Salt T. December 4, 2012
Thanks to everyone who chimed in with thoughts on this! Just to be clear, I'm not that perturbed about it - and I'm certainly not considering ending the relationship because of it! - it was more just that I wanted to know how others have dealt with this situation. But don't worry, I know it's a small issue in the big scheme of things!
 
luvcookbooks November 28, 2012
my older brother puts ketchup on everything and eats like a 5 year old (crunchy things only, foods can't touch each other). on the other hand, my younger brother died at 32 of a rare cancer and my older sister has Down's syndrome and has not lived with our family in my lifetime. Count your blessings.
 
Melusine November 27, 2012
The Friend and I are in Pakistan, in an area where everything seems to be seasoned with stale white pepper, and too much of it. One explanation we were given: The people's palates become so used to the over-seasoning, they can't taste anything that isn't. It's also why lassis and yogurt is so popular over here -- soothes the tummy-burn from all the pepper. So, it's a 'can't taste' thing, not an actual preference. I used to cringe when a friend would go rooting through my spice cupboard for cayenne pepper, no matter what the entree. I ended up just putting some in a little ramekin for her. Still cringed, but tried not to show it.
 
siryn511 November 25, 2012
I have the same problem with my husband (blue cheese on everything) and daughter (has to dip everything in ketchup. It used to bug me but I've had to get over it because there are more important battles to fight. Also I've found that some of it was done just to because it annoyed me.
 
threefresheggs November 24, 2012
I have the exact same problem! Though, my partner does vary the hot-pepper-delivery-condiment widely. I have no answers, but I too, feel your pain.
 
CaramelBlond November 24, 2012
That irritates me no end but, as long as it is not on my plate, I try to ignore it.
 
pierino November 23, 2012
Sriracha is the new ketchup.
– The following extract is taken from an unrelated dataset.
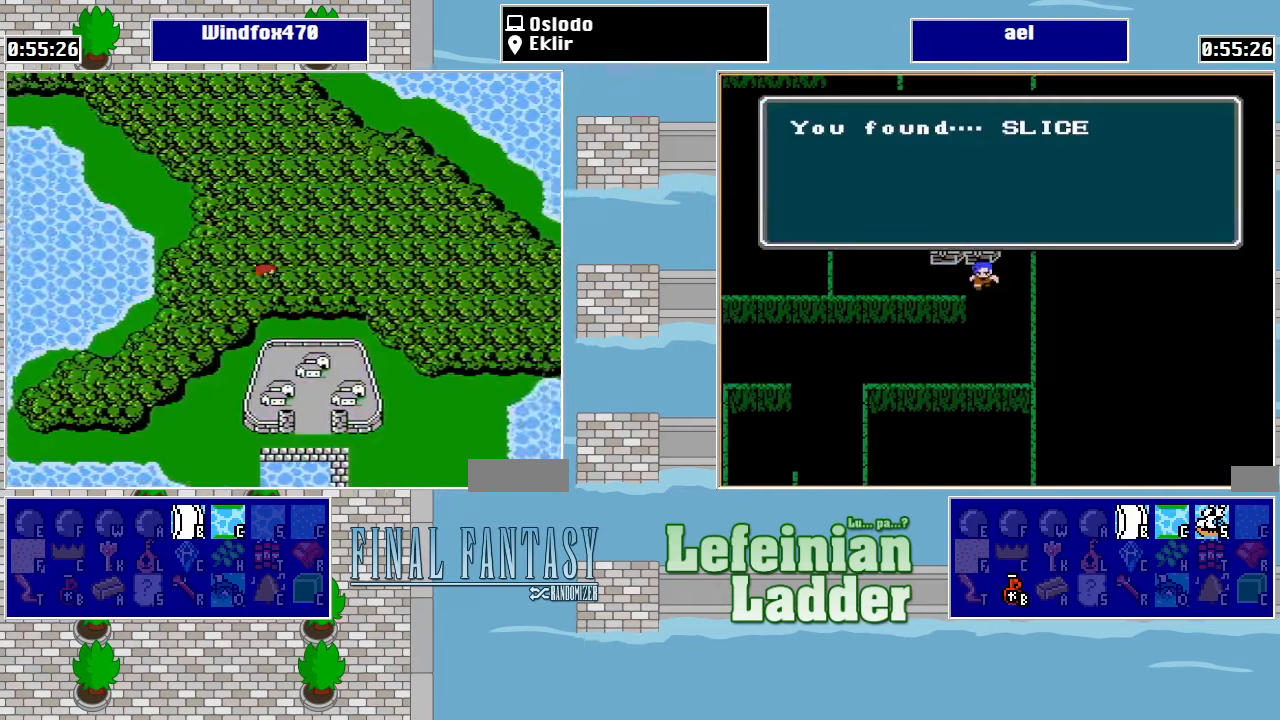
{"buttons": ["DPAD_RIGHT"], "events": [[33, "DPAD_RIGHT", "up"], [66, "DPAD_LEFT", "down"], [300, "DPAD_LEFT", "up"], [333, "DPAD_RIGHT", "down"]]}
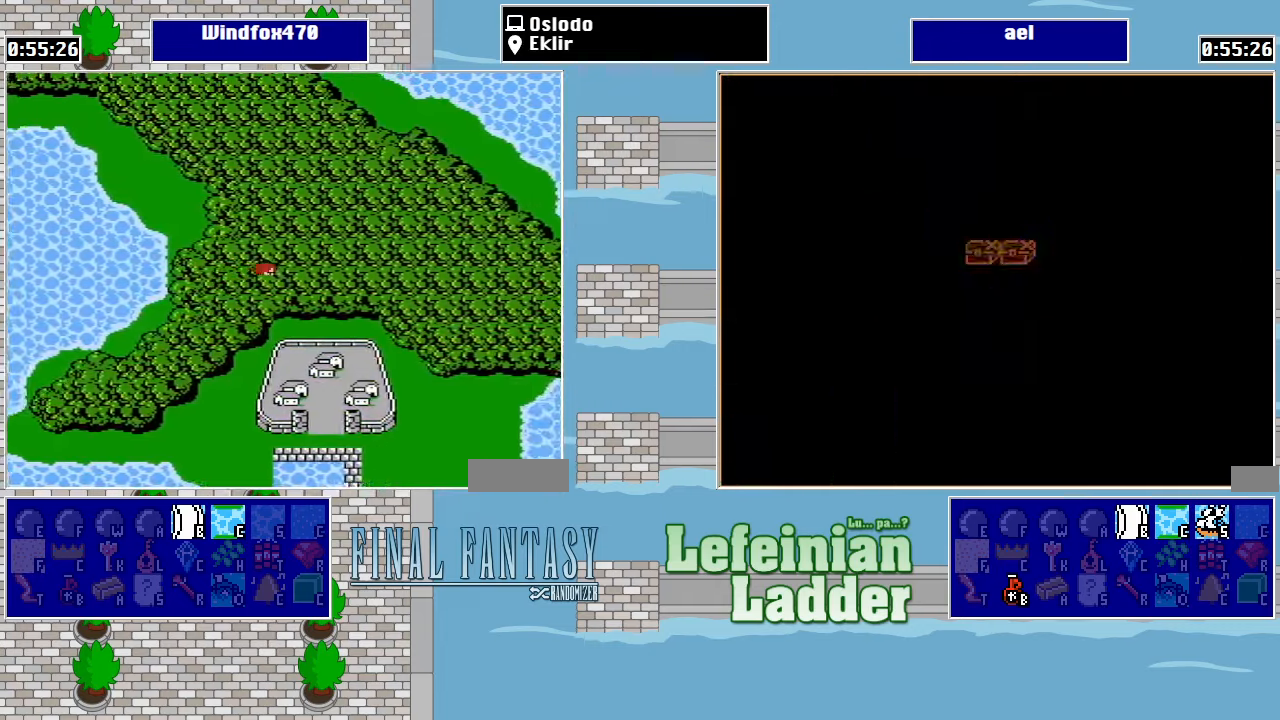
{"buttons": ["DPAD_RIGHT"], "events": [[133, "DPAD_RIGHT", "up"], [133, "DPAD_UP", "down"], [166, "DPAD_UP", "up"], [200, "DPAD_LEFT", "down"], [366, "DPAD_LEFT", "up"], [433, "DPAD_RIGHT", "down"]]}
Don't take this person to Chicago where the use of ketchup on anything is banned practically by law.
 
jsdunbar November 23, 2012
I'm old enough to remember that a chef at the White House quit because his food was salted before being tasted. I had to teach my husband to taste before automatically adding salt. When he (finally) understood that it truly hurt my feelings he learned to taste the food as I had seasoned it, rather than as he had liked all food to taste. I feel your pain. You'll have to decide if/when this is going to be a daily heartbreaker or or whether you can accept that, sadly, he'll never enjoy the subtleties & depths of flavour that you do in your cooking. In my case there was also the health issue that comes with a high salt diet
 
SKK November 23, 2012
Option 1 - let him enjoy it the way he wants because he isn't going to change. Remember, what you resist persists. Let it go and he may come around, or not.
 
Diana B. November 23, 2012
Seasoning food before you taste it is considered rude and an insult to the chef. You've asked him to stop and he won't, so I guess it comes down to how big an issue you want to make this in your relationship.
 

Voted the Best Reply!

Reiney November 23, 2012
I think you're taking it all a bit too personally - don't sweat the small stuff.